(Multi-frame change data)

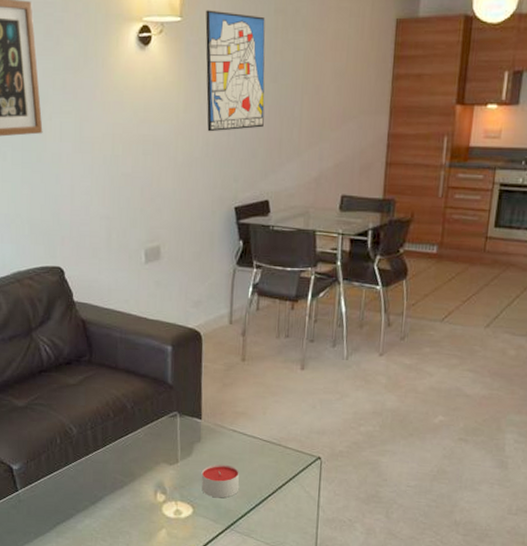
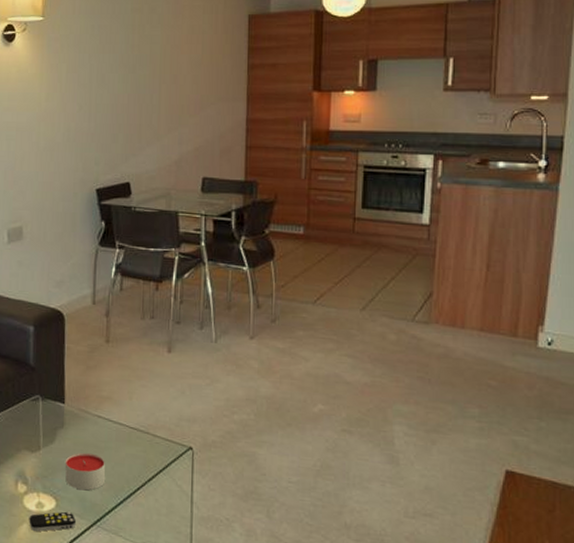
remote control: none [167,517,212,536] -> present [29,511,77,532]
wall art: present [205,10,266,132] -> none [66,10,124,119]

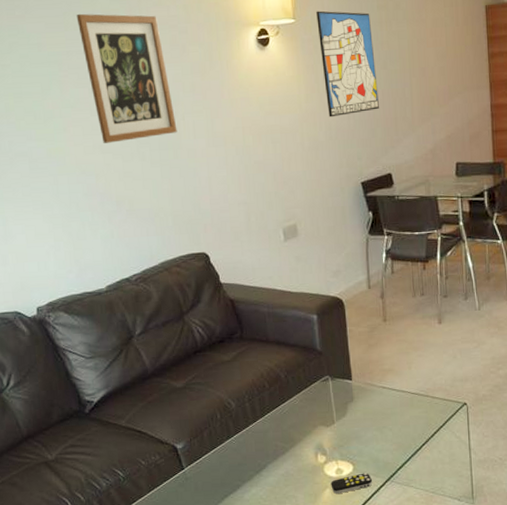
candle: present [65,452,106,491] -> none [357,420,395,453]
wall art: none [66,10,124,119] -> present [316,10,379,118]

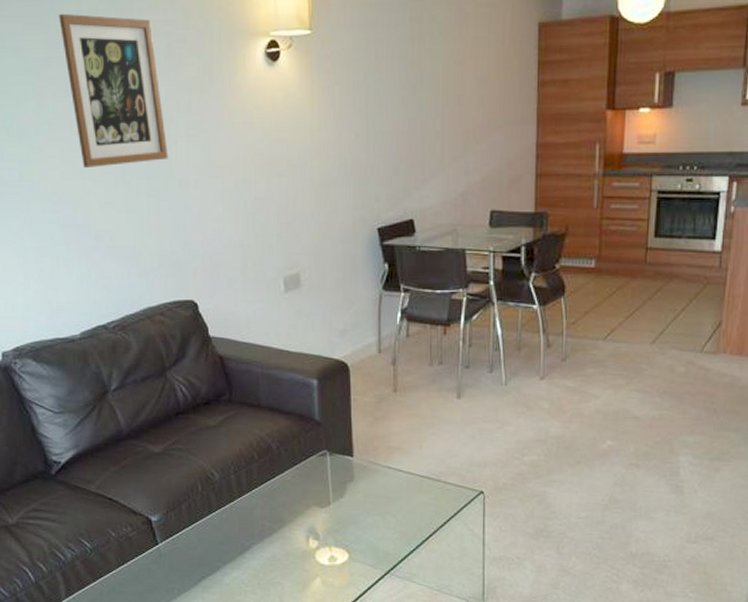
wall art: present [316,10,379,118] -> none [337,21,404,150]
remote control: present [330,473,373,495] -> none [322,563,370,585]

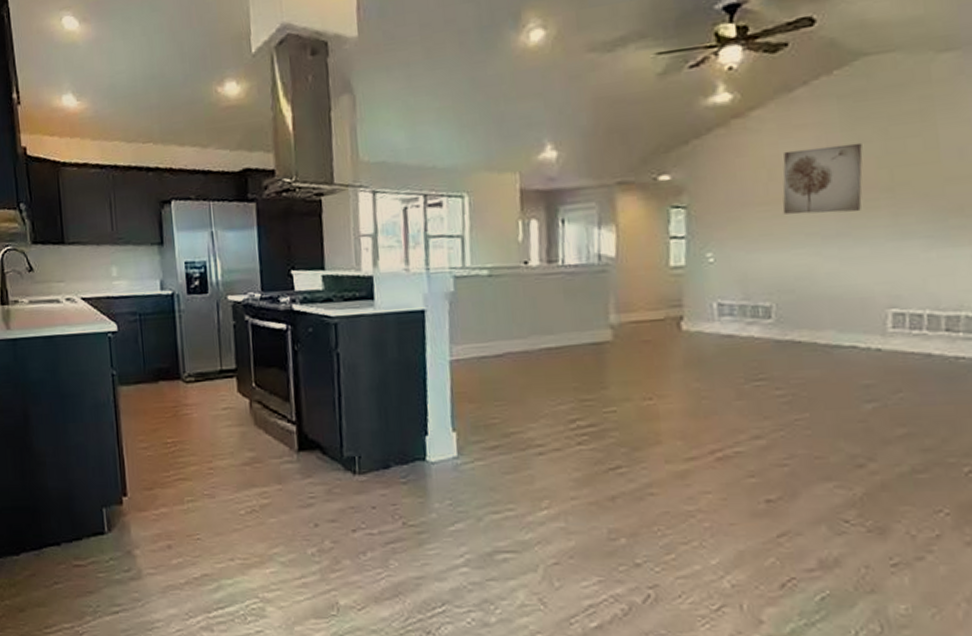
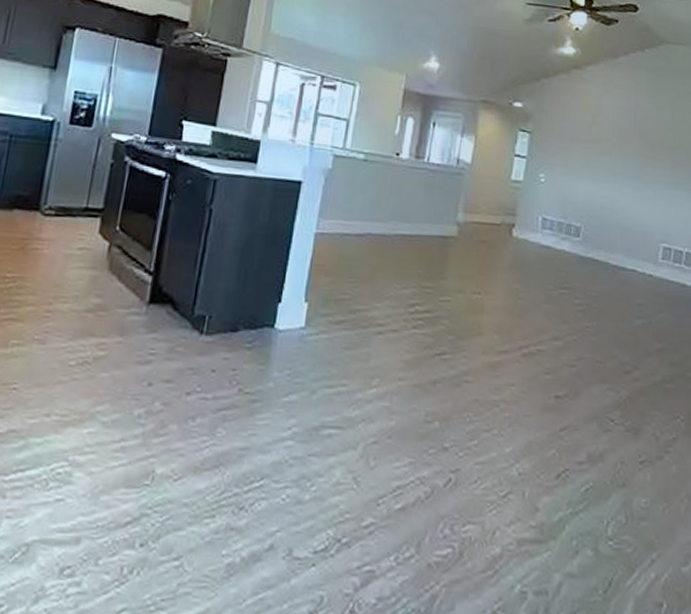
wall art: present [782,142,863,215] -> none [598,103,657,162]

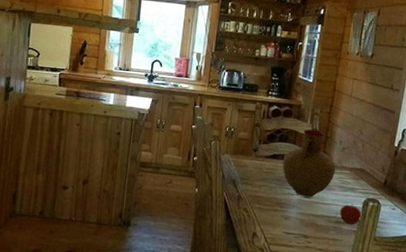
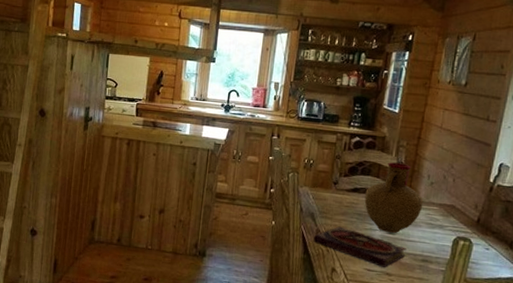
book: none [235,192,322,230] -> present [313,226,406,267]
apple: present [339,204,362,224] -> none [426,242,451,264]

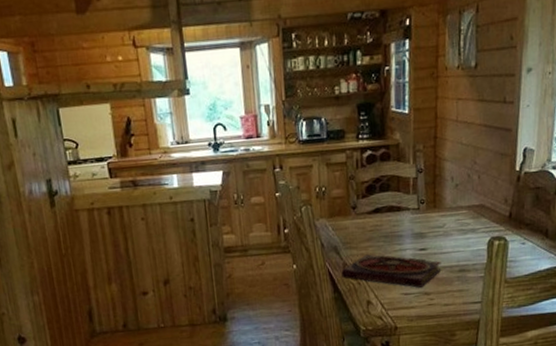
vase: present [364,162,424,234] -> none [388,170,451,250]

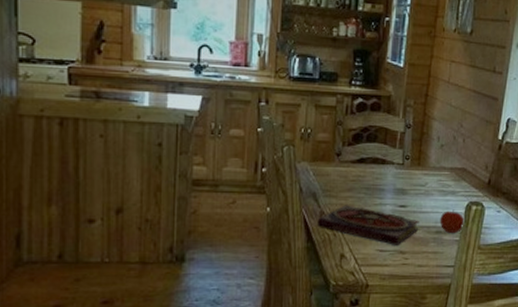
apple: none [462,246,488,271] -> present [440,209,465,233]

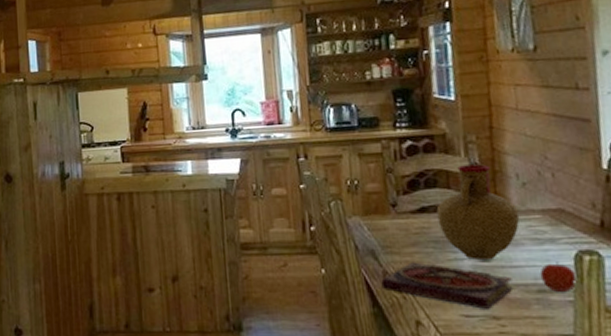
vase: none [372,125,434,206] -> present [436,164,520,261]

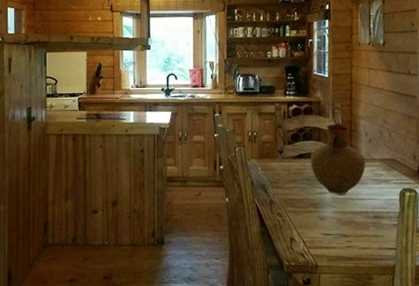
book: present [381,262,514,309] -> none [268,194,358,229]
apple: present [540,261,578,292] -> none [376,196,400,218]

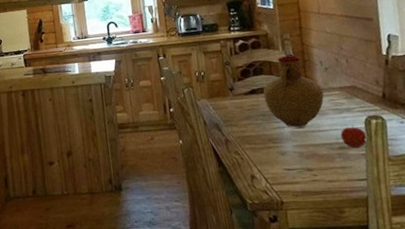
apple: none [376,196,400,218] -> present [340,125,368,148]

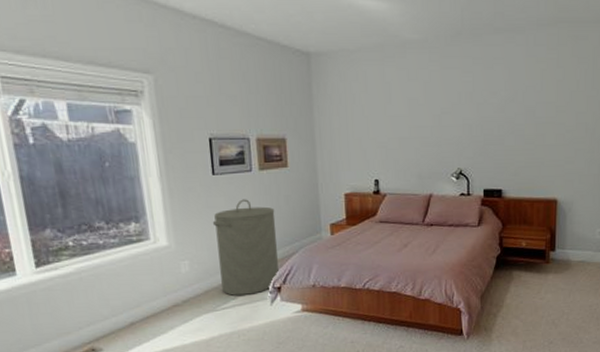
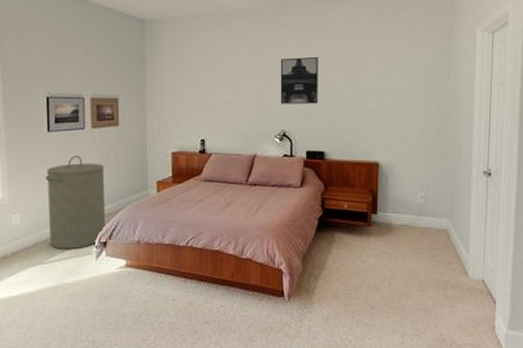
wall art: none [455,90,495,141] -> present [280,56,318,104]

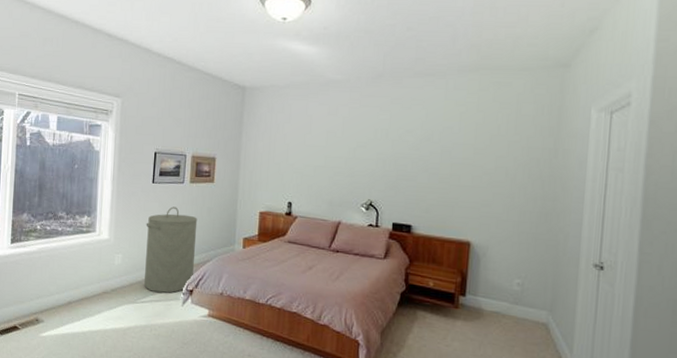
wall art: present [280,56,318,104] -> none [369,129,411,176]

:: What is expected ::
Show every line of the data in which the word "control" appears.

:: The completed task ::
remote control: none [167,517,212,536] -> present [29,511,77,532]
remote control: present [330,473,373,495] -> none [322,563,370,585]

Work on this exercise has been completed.